Today I was flipping through Archer's pictures, from birth until now....and started sobbing!!!!  I regret having to work, even though I know at the time it was sort of a must do thing...but looking back through the months (9 of them...what do I really have to complain about) that I was home I started to think about out quiet routine and our days filled with nothing other than snuggling, playing, or running errands together...BOY WE HAD IT GOOD!!!!  I think about our second babe only to realize the two of us will never have that special time...and I thank God for Archer and that chance we had to just be buddies all day everyday for nine months.  I also thank God that Colin is about to start a job and at least for the first six months I shouldn't have to work...and if I work after that it will just be PRN somewhere for my own sanity.  I miss lazy days of not a thing but playing.
In other non-depressing news.. haha, I kid, I really did learn an incredible amount working for this past almost year, but I suppose as my year is wrapping up and we are preparing for the move I am filled with excitement to once again be just mom for a bit.  If I could figure out how to land a really cool phone triage job that would be amazing, but if not...than if not!
OK, so the point of this post was to put up a picture of what baby #2 belly looks like at 14.5 weeks...I was waiting to get big early like most people often claim happens...I do think this time it is taking it's time.  Some days the belly seems bigger than others...but for the most part still looks like I either never lost the weight from Archer or I had a really good time partying in college....
Love from the almost UTAH Kimbles.

Tuesday, March 23, 2010

Ok Christy...

I totally agree with my friend Christy...how dare I stalk so many blogs but fail to ever update my own!!!
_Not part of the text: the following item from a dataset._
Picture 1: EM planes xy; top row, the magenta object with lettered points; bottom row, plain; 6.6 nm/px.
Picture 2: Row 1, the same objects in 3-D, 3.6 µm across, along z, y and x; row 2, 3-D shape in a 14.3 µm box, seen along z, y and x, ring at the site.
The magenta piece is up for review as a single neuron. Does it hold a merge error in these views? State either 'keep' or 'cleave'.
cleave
The move to Salt Lake is getting super close, but somehow it feels like it is never going to happen. I AM SO READY TO BE DONE WORKING!!! I love my job, I LOVE being a nurse, but before that I love being a mom, and I dont think Archer is selfish (or the next babe in line) to ask for a few years of me being mommy full-time, with a promise to return to nursing...eventually, and who knows perhaps sooner rather than later, but that's a grim outlook!

15 weeks preggo ALREADY. I totally feel guilty for this babe getting second born syndrome already!! I never really think about being pregnant unless I am at work (which means I actually have SOME time to think) or about to go to sleep or wake up and have to pee for the millionth time! I think I love this baby more at this point because I actually know and realize what it will be in the end, but I also spend my days playing/chasing around a very busy 18month old!!! The other night at work we borrowed the ultrasound machine from the ER and I got to watch the little bean open and close its hands and move around like CRAZY! Perhaps Colin and I are going to get what we asked for this time...or at least get a run for our money.

Archer has been sick the last couple of days, high fever. I'm pretty sure he has Roseola...blah, first time for baby boy to be sick, and sick he is!!! He has been getting lots and LOTS of mommy daddy love, and in fact spent the past two nights sleeping with mama and last night with dada...I'm not going to lie...Colin PUSHED me out the door to work (with tears in my eyes) because he was so excited to get the chance to snuggle with Archer all night (if mama is around mama generally wins).